I am working on installing the nmea network








so I plan to add some bullet connections to the nmea power cable and connect them to the grey and back wires. I am getting under 12v of power but my understanding is that the nmea network only needs about 10.

curious what the blue and black wires are? Also any idea what these wires are coming off the harness?

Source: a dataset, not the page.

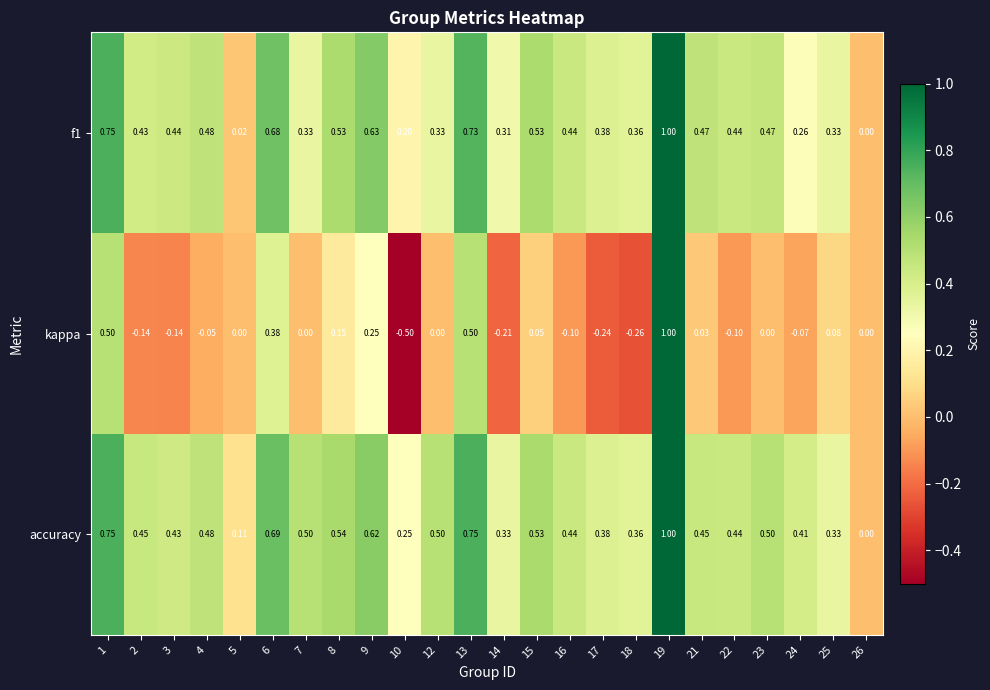

Which series has the largest range (max minus min)?

kappa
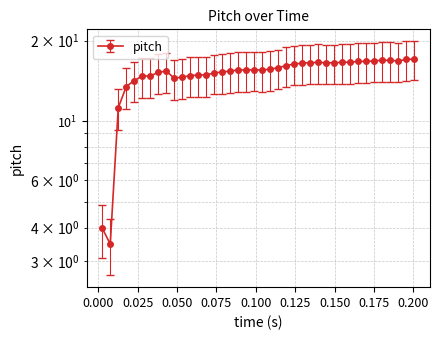

Reading left to right, extract all data points from this chart.

4.0	3.5	11.2	13.5	14.2	14.7	14.7	15.2	15.4	14.5	14.6	14.8	14.9	14.9	15.1	15.2	15.4	15.5	15.5	15.5	15.5	15.6	15.8	16.1	16.3	16.5	16.5	16.6	16.5	16.5	16.6	16.6	16.7	16.7	16.8	16.9	16.9	16.8	17.0	17.0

on the 2 at the far right I was getting 12v.
This is on a Suzuki 90
Thanks


----------



## Smackdaddy53 (Dec 31, 2012)

It looks like the blue and black are labeled. Do you not have some sort of instructions for wiring this system up? I found some detailed instructions online for a client of mine but I can’t find them at the moment.
You should look for a wiring diagram for your specific outboard as well, that would be very helpful.


----------



## TeamJib (6 mo ago)

Yes it is just labeled as “2”
I don’t have instructions, either lost or tossed them. The boat builder put the engine cable in.
I have a couple other Suzuki engines and have been able to find some diagrams and info on line but seems that they keep their information pretty close to the vest, I suppose to support their dealers and maintenance techs.


----------



## Smackdaddy53 (Dec 31, 2012)

Best I could do brother



https://outboarddirect.com/wp-content/uploads/2020/12/99518-03180-03A-Rigging-Manual.pdf


----------



## TeamJib (6 mo ago)

The black and grey nmea labeled wires were sufficient to power the network. Fyi


----------



## Smackdaddy53 (Dec 31, 2012)

TeamJib said:


> The black and grey nmea labeled wires were sufficient to power the network. Fyi


Did you figure out what the black and blue wires were? I saw several schematics showing the blue was for the kill switch but those in your photo were plugged from the factory.


----------



## TeamJib (6 mo ago)

From what I have discovered it looks like the black and blue wires are for a fuel tank sender. The yellow is supposedly the new marine standard for negative power... maybe. Found this in a manual for the suzuki smg4 gauge.


----------